- [Fragen]
1/ Fasse den Text zur Baukunst in zwei Sätzen zusammen.
2/ Welche drei Künste schmelzen laut dem Text zur Baukunst beim Architekten in einer Kunst zusammen?
++++ Ausgewählter Text
»Einen reinen Styl erdenken«

■ Karl Friedrich Schinkel: Gedanken zur Baukunst

Natur- und Kunstformen. So wie sich die Seele der Natur in den Formen der einzelnen Naturgeschöpfe und in dem Verhältniß ihrer Teile zueinander abgespiegelt hat, so hat sich der Menschen-Geist in den Formen der Kunst niedergelegt; und es ist daraus eine Welt der Formen entstanden.

An manches Zufällige, oft Unzweckmäßige hat sich eine Welt angebildet, die viel Schönes oft enthält, so daß nicht der Grund, sondern die Folgen in einer Reihe zu betrachten sind.

Die Welt der Kunstformen läuft parallel mit den Formen der Natur; sie hat aber nicht diese selbst um dieser selbst willen, sondern sie dienen ihr zuweilen um eines menschlichen Ausdrucks willen; viele aber kommen im Zusammenhang gar nicht in der Natur vor, oder sind wenigstens nur angedeutet, diejenigen, welche durch die Vernunft und Verstand für menschliche Verhältnisse entstanden sind.

Begriff des Architekten. Der Architect ist seinem Begriffe nach der Veredler aller menschlichen Verhältnisse, er muß in seinem Wirkungskreise die gesammte schöne Kunst umfassen. Plastik, Malerei und die Kunst der Raumverhältnisse nach Bedingungen des sittlichen und vernunftgemäßen Lebens des Menschen schmelzen bei ihm in einer Kunst zusammen.

Baukunst als Symbol des Lebens. In der Baukunst muß wie in jeder Kunst Leben sichtbar werden, man muß die Handlung des Gestaltens der Idee sehen, und wie die ganze bildliche Natur ihr zu Gebote steht und sich herandrängt, um ihrem Willen zu genügen. Das Werk der Baukunst muß nicht dastehen als ein abgeschlossener Gegenstand, die echte wahre Imagination, die einmal in den Strom der in ihm ausgesprochenen Idee hineingerathen ist, muß ewig von diesem Werk aus weit fortgestalten und ins Unendliche hinausführen. Es muß dasselbe als den Punkt betrachten, von welchem aus ganz in der Ordnung eingegangen werden kann in die unzertrennliche Kette des ganzen Universums. Ein Streben, ein Sprossen, ein Crystallisiren, ein Ausschließen, ein Drängen, ein Spalten, ein Fügen, ein Treiben, ein Schweben, ein Ziehen, ein Drücken, Biegen, Tragen, Setzen, Schwingen, Verbinden, Halten, ein Liegen und Ruhen, welches letztere aber hier im Gegensatz mit den bewegenden Eigenschaften auch absichtlich sichtbarlich lagern und insofern auch als lebendiges Handeln gedacht werden muß: dies sind die Leben andeutenden Erfordernisse in der Architectur.
++++++++
++++ Datenauszug
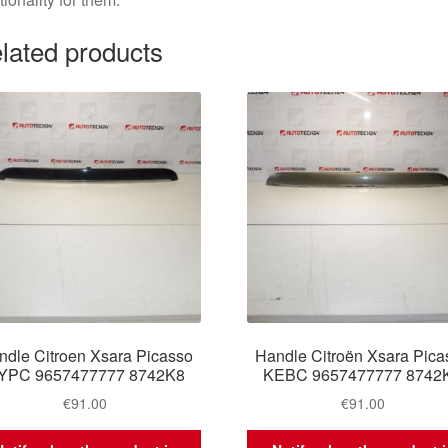
lated products
ndle Citroen Xsara Picasso
Handle Citroën Xsara Pica
YPC 9657477777 8742K8
KEBC 9657477777 8742
€
91.00
€
91.00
++++++++
- [Die Antworten]
1/ Der Text beschreibt, wie sich der Menschengeist in einer Welt der Kunstformen niedergelegt hat, die parallel zu den Formen der Natur läuft. Er bestimmt den Architekten als Veredler aller menschlichen Verhältnisse, bei dem Plastik, Malerei und die Kunst der Raumverhältnisse zusammenschmelzen, und fordert, dass in der Baukunst Leben sichtbar wird und das Werk nicht als abgeschlossener Gegenstand dasteht, sondern die Imagination ins Unendliche hinausführt.

2/ Plastik, Malerei und die Kunst der Raumverhältnisse.